====== Supplied material
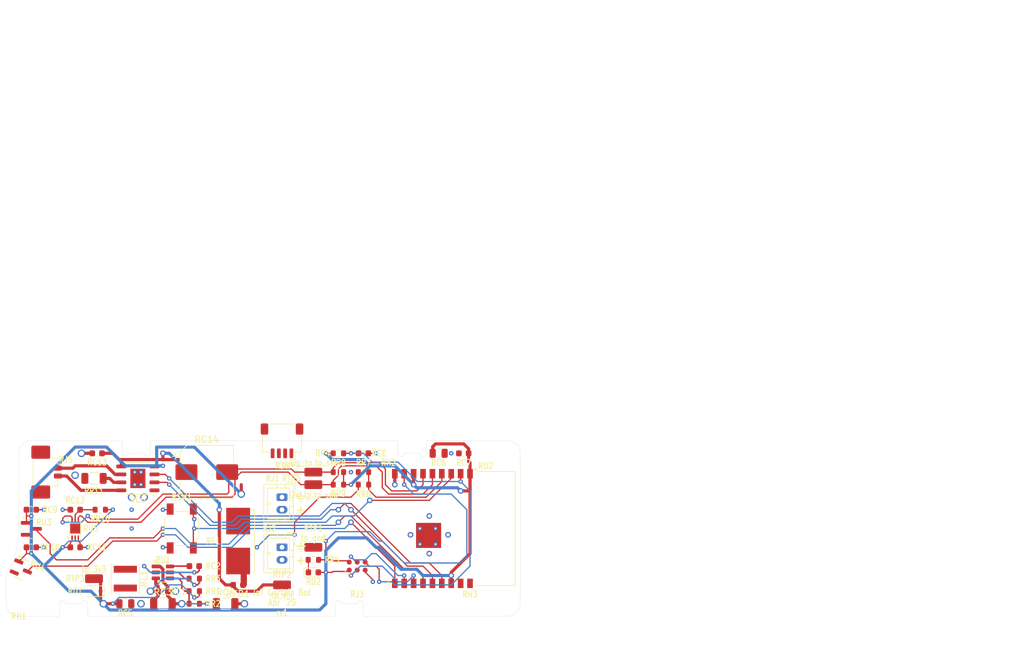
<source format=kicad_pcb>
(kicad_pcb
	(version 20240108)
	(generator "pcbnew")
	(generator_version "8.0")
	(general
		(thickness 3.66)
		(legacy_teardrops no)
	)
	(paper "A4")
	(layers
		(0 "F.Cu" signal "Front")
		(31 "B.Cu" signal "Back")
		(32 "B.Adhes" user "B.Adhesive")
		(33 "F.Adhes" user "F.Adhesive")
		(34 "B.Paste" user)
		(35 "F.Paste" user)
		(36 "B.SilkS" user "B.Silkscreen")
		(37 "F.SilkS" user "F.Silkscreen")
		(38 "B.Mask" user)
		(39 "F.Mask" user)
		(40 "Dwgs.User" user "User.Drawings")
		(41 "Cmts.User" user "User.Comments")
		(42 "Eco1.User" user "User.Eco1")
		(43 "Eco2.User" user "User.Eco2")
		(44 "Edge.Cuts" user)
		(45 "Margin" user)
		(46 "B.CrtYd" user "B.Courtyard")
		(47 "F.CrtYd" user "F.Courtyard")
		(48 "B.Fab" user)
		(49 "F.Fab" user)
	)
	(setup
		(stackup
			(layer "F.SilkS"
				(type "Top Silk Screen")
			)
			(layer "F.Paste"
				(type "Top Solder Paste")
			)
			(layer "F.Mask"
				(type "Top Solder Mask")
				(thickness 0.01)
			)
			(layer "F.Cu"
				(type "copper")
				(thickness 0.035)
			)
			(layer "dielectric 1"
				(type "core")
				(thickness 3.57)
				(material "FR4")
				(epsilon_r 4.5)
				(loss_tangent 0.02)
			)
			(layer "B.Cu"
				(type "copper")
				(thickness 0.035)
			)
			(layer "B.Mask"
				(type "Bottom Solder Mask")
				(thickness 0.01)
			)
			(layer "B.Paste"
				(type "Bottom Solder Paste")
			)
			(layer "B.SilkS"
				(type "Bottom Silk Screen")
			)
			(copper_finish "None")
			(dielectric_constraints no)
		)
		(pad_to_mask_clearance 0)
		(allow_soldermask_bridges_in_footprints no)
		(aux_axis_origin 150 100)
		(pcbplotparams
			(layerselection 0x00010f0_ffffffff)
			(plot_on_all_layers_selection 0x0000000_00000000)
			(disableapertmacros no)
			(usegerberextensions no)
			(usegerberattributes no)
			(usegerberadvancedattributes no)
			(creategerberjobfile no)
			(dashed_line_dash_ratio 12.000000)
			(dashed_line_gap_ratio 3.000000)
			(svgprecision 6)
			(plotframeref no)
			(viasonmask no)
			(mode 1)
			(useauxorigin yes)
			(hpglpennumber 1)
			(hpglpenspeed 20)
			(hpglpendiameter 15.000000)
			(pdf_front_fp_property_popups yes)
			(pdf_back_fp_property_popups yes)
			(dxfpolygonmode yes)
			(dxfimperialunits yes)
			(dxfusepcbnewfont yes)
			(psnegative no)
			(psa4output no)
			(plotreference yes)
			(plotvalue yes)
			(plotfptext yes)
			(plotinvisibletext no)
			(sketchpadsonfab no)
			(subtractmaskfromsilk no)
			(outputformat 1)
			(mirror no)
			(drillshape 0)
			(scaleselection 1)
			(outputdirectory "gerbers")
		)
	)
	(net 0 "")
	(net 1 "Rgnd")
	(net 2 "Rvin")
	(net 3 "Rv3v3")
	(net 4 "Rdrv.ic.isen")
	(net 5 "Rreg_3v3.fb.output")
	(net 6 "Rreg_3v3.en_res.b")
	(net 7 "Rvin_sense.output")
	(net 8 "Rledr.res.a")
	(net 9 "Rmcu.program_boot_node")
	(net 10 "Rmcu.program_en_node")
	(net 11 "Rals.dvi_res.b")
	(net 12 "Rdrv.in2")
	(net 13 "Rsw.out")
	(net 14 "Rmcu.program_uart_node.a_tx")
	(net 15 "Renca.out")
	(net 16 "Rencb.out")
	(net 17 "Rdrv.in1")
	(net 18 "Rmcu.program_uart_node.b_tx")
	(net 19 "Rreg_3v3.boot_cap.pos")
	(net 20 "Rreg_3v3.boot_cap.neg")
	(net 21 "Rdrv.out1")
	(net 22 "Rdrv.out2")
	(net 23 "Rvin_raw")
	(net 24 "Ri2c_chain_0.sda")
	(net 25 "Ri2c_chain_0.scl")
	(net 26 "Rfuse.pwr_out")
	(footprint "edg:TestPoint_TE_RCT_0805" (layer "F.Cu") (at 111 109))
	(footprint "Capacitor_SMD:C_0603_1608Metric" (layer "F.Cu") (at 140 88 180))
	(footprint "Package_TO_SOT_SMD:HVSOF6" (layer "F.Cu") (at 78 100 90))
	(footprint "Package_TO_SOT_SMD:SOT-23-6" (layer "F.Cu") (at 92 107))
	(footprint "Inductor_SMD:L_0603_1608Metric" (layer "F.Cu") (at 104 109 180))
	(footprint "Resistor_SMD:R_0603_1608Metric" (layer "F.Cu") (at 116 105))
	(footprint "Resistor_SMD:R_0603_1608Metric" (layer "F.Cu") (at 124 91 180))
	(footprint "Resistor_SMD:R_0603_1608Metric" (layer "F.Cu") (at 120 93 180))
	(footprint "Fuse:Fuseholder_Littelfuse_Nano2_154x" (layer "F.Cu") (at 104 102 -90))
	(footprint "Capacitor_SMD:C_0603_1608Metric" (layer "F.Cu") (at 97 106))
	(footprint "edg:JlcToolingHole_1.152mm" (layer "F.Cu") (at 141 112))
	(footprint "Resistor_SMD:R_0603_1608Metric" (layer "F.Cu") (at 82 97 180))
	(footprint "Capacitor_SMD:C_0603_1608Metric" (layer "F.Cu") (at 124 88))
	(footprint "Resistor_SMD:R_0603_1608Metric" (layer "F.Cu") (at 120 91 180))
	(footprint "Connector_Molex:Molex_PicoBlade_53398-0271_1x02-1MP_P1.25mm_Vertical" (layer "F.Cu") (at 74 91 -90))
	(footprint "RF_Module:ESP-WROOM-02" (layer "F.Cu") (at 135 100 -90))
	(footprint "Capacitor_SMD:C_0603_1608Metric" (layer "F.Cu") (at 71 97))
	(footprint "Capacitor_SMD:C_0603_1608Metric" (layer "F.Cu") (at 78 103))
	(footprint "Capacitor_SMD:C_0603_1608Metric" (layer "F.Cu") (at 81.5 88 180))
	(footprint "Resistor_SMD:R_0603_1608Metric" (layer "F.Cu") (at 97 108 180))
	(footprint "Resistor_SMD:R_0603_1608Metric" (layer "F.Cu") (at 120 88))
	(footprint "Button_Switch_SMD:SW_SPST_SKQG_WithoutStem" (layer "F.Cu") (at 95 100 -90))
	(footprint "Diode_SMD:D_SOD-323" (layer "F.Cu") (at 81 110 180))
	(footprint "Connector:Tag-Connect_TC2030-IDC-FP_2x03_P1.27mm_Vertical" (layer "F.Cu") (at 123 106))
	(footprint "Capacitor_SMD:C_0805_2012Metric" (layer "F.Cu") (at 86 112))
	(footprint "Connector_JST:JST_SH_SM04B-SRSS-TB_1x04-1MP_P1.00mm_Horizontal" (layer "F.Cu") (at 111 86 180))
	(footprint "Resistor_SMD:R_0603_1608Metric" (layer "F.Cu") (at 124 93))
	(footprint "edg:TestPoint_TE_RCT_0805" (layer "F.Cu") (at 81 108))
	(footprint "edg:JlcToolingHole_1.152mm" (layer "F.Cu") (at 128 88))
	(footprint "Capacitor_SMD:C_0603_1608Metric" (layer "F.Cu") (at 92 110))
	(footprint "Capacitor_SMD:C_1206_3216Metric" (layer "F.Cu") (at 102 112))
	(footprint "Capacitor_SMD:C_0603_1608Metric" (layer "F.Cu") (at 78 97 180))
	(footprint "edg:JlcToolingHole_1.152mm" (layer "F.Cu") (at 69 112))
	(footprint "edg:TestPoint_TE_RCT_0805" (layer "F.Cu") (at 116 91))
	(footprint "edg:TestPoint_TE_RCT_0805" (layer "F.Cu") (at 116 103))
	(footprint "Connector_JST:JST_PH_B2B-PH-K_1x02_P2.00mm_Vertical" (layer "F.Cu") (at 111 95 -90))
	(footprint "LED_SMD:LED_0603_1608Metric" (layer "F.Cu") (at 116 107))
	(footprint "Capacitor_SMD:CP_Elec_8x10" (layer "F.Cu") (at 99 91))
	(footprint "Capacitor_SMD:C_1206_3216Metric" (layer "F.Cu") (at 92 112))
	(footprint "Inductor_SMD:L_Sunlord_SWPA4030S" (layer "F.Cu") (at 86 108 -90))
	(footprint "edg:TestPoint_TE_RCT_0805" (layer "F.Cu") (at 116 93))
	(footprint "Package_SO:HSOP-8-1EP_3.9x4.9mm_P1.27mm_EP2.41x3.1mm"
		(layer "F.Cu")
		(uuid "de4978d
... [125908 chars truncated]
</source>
============
* [What is expected] Begin at the line that has "135 100 -90))" in the entries above; stop after the line that has "81 110 180))". Transcribe exactly those lines and no others.

* [Answer section]
	(footprint "RF_Module:ESP-WROOM-02" (layer "F.Cu") (at 135 100 -90))
	(footprint "Capacitor_SMD:C_0603_1608Metric" (layer "F.Cu") (at 71 97))
	(footprint "Capacitor_SMD:C_0603_1608Metric" (layer "F.Cu") (at 78 103))
	(footprint "Capacitor_SMD:C_0603_1608Metric" (layer "F.Cu") (at 81.5 88 180))
	(footprint "Resistor_SMD:R_0603_1608Metric" (layer "F.Cu") (at 97 108 180))
	(footprint "Resistor_SMD:R_0603_1608Metric" (layer "F.Cu") (at 120 88))
	(footprint "Button_Switch_SMD:SW_SPST_SKQG_WithoutStem" (layer "F.Cu") (at 95 100 -90))
	(footprint "Diode_SMD:D_SOD-323" (layer "F.Cu") (at 81 110 180))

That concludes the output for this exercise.